Baseline blood eosinophil counts may be used to identify a substantial proportion of patients hospitalized with asthma who could be treated with shorter steroid courses without evidence of early clinical deterioration.
In a randomized, controlled, open-label trial conducted in Singapore, researchers noted that an eosinophil-guided approach to systemic corticosteroid duration met prespecified noninferiority criteria and reduced cumulative steroid exposure in patients with noneosinophilic exacerbations. Treatment failure occurred in 11% (n = 6/55) of the patients assigned to eosinophil-guided care and 7% (n = 4/55) of those receiving usual care, corresponding to an absolute difference of 4%, which met the prespecified noninferiority margin. All treatment failures were attributable to the extension of systemic corticosteroid therapy, with no deaths or episodes requiring invasive or noninvasive mechanical ventilation reported.

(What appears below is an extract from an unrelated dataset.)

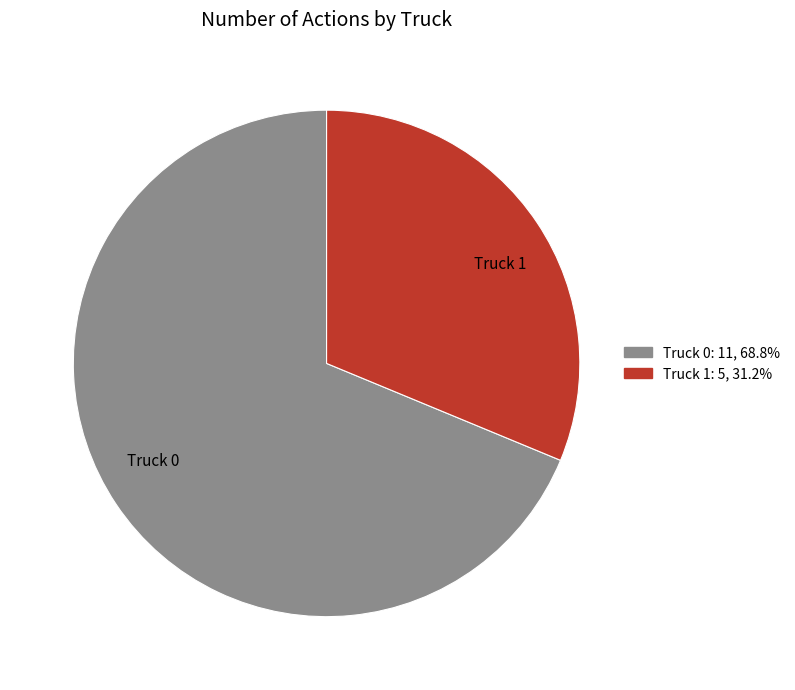

Rank the categories by value from highest to lowest.

Truck 0, Truck 1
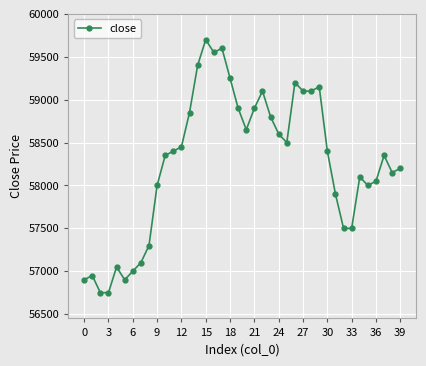

What is the difference between the second highest and minimum values?

2850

The researchers enrolled 110 adult patients aged 21 years or older who were hospitalized for physician-diagnosed asthma exacerbation and hadn't received systemic corticosteroids within 7 days prior to presentation. The participants were randomly assigned 1:1 to undergo usual care or an eosinophil-guided strategy at two tertiary hospitals. Usual care consisted of 5 days of oral prednisolone for all patients. In the eosinophil-guided group, treatment duration was determined by baseline blood eosinophil count obtained prior to corticosteroid administration, with 3 days of prednisolone prescribed for counts below 300 cells/µL and 5 days for counts of 300 cells/µL or higher. Prednisolone dosing was weight based at 0.5 mg/kg per day and capped at 20 to 50 mg. Analyses were conducted according to the intention-to-treat principle.
The researchers stated that 60% of the participants had eosinophilic exacerbations and 40% were classified as noneosinophilic. There were no statistically significant differences in overall cumulative systemic corticosteroid exposure between the eosinophil-guided and usual care groups. However, within the eosinophil-guided group, patients who had noneosinophilic exacerbations received lower cumulative prednisolone-equivalent doses compared with those who had eosinophilic exacerbations, a difference not observed among patients treated with standard fixed-duration therapy.

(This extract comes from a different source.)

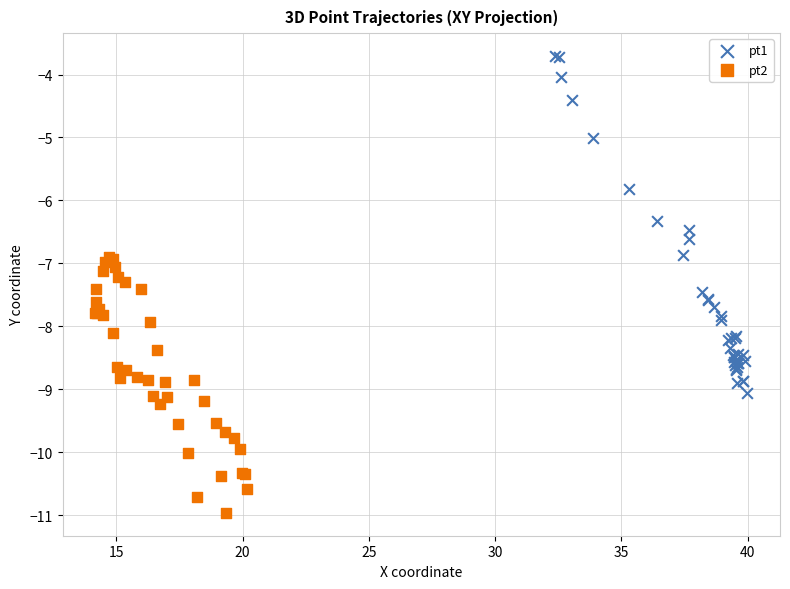

Which series has the widest spread of Y values?

pt1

Secondary outcomes were similar between the groups. Hospital length of stay, changes in Asthma Control Questionnaire-5 scores through 90 days, additional systemic corticosteroid bursts within 14 days, and time to recurrent exacerbation over 1 year didn't differ significantly. Rates of pneumonia and other corticosteroid-associated adverse events were low and comparable across the treatment groups.

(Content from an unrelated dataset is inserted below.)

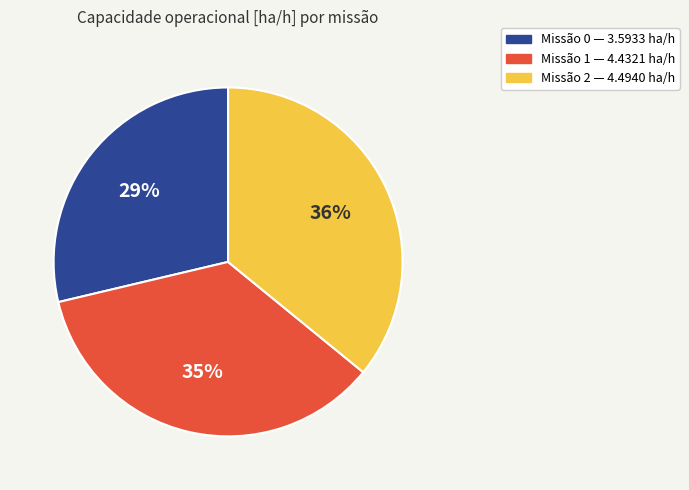

What percentage is the Missão 0 — 3.5933 ha/h slice, to the nearest percent?

29%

The researchers identified several limitations. Open-label design may have introduced bias, particularly because treatment failure included clinician-directed extension of corticosteroid therapy. The prespecified noninferiority margin of 20% may be considered relatively broad. The study was conducted at two centers in Singapore, which may have limited generalizability, and the small number of treatment failure events limited subgroup analyses. In addition, lung function outcomes weren't systematically assessed. Larger, double-blind trials in more diverse populations are needed to confirm these findings and further define the role of eosinophil-guided corticosteroid duration in hospitalized asthma exacerbations.
Lead study author Anthony Yii, of the Department of Respiratory and Critical Care Medicine at Changi General Hospital in Singapore, and colleagues noted: “[U]sing the blood eosinophil count to determine the duration of systemic corticosteroid therapy was noninferior to usual care in preventing treatment failure, while reducing cumulative corticosteroid exposure for noneosinophilic patients.”
The authors reported no conflicts of interest.